── INFORMATION GIVEN
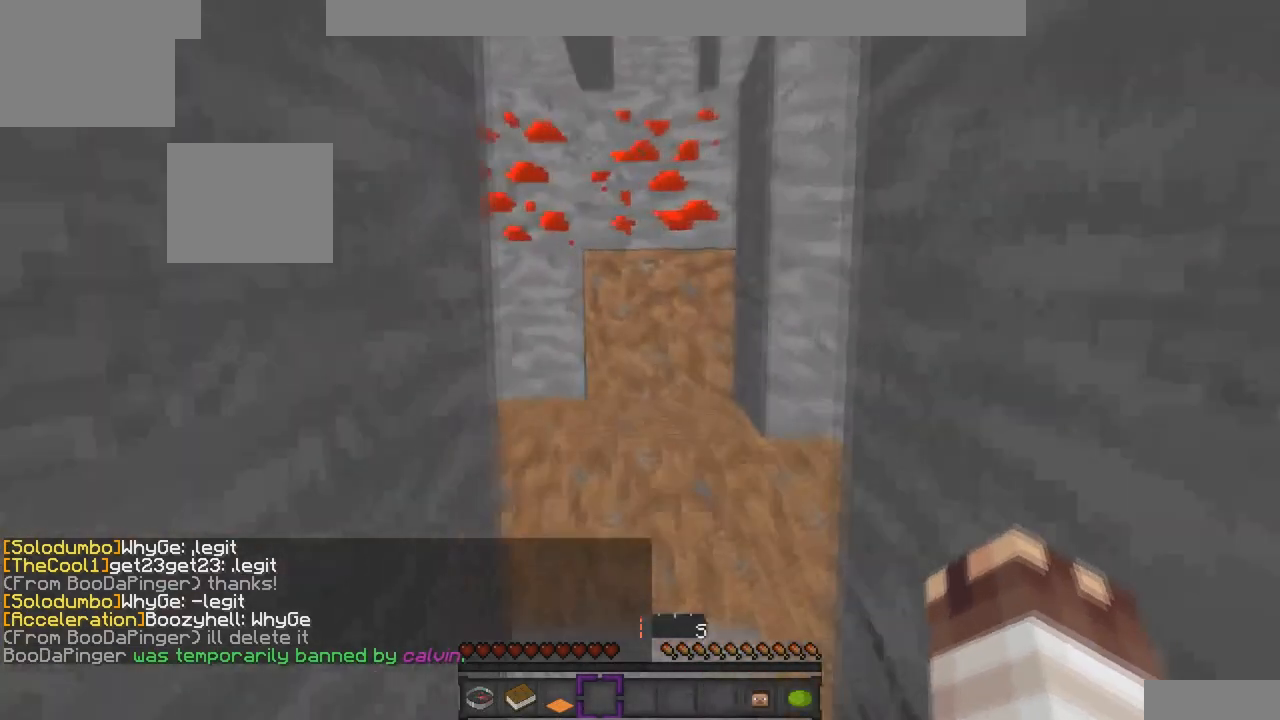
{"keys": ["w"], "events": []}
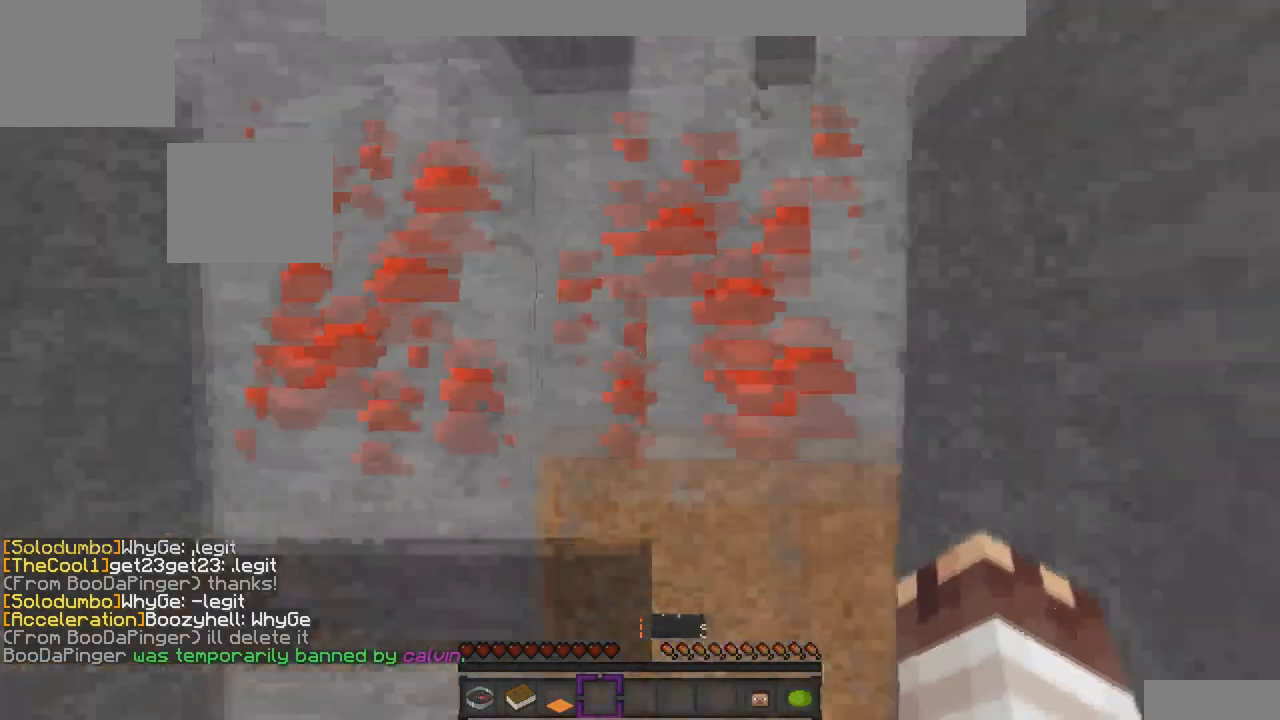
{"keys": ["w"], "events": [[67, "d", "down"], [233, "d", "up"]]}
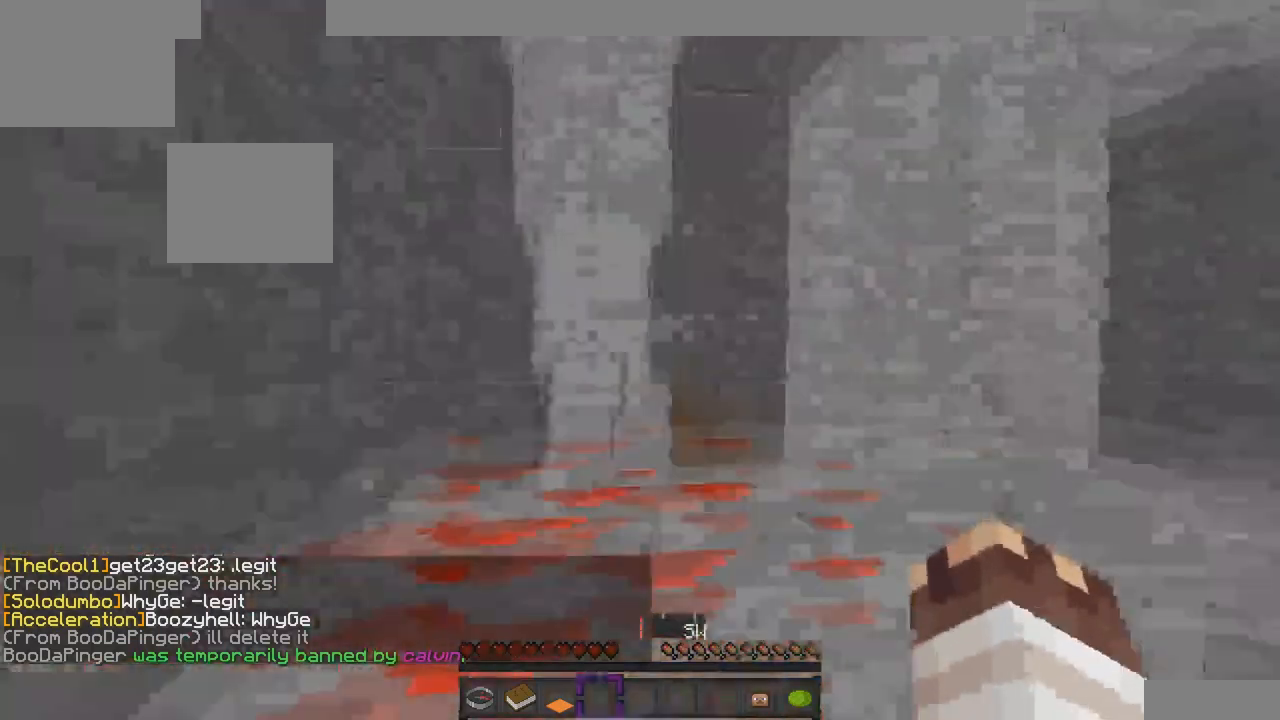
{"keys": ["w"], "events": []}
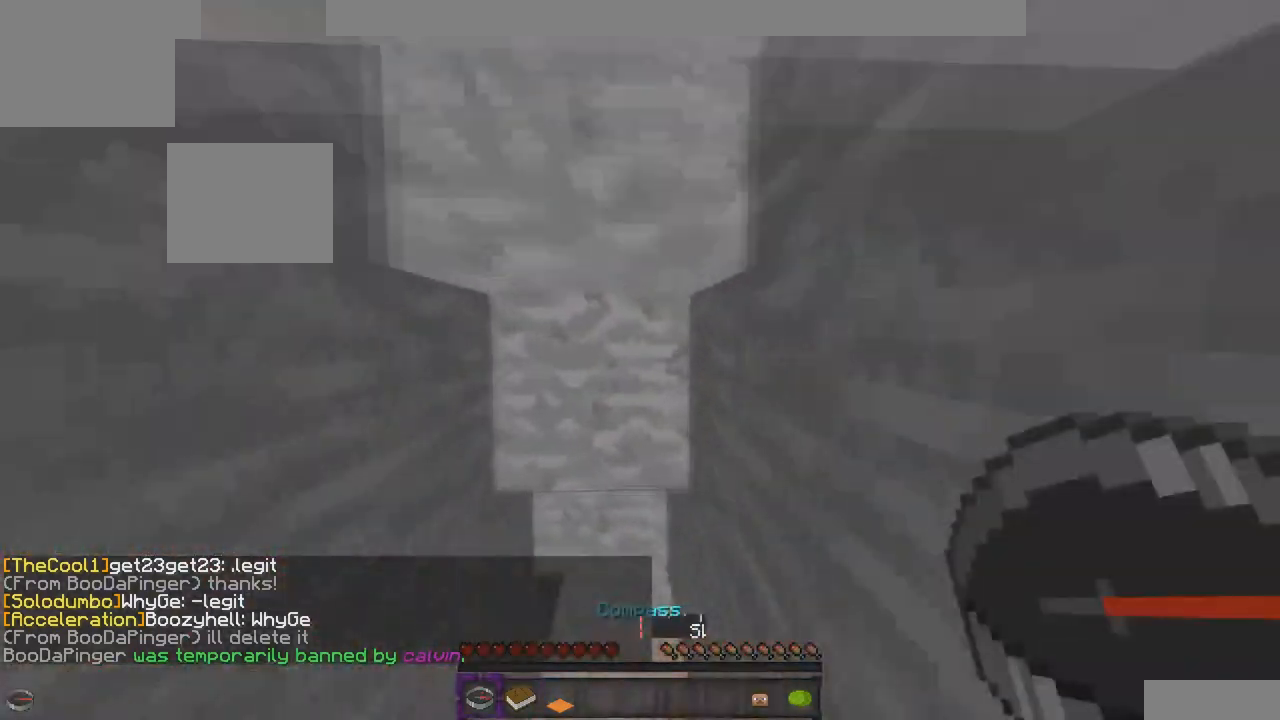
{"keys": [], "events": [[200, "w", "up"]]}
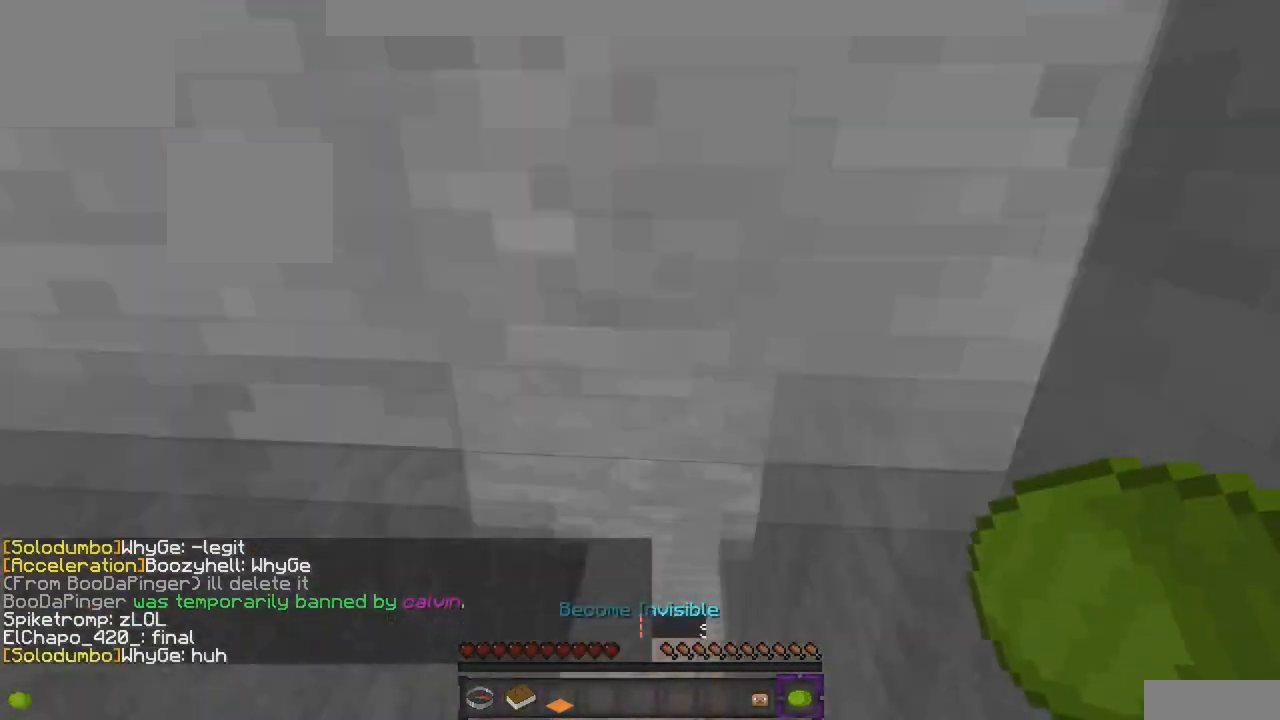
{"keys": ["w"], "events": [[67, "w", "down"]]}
────
YOUR OBJECTIVE => With the pictures dropped, write out all of the entries word for word.

RESULT OF THIS EXERCISE =>
{"keys": ["w"], "events": []}
{"keys": ["w"], "events": [[67, "d", "down"], [233, "d", "up"]]}
{"keys": ["w"], "events": []}
{"keys": [], "events": [[200, "w", "up"]]}
{"keys": ["w"], "events": [[67, "w", "down"]]}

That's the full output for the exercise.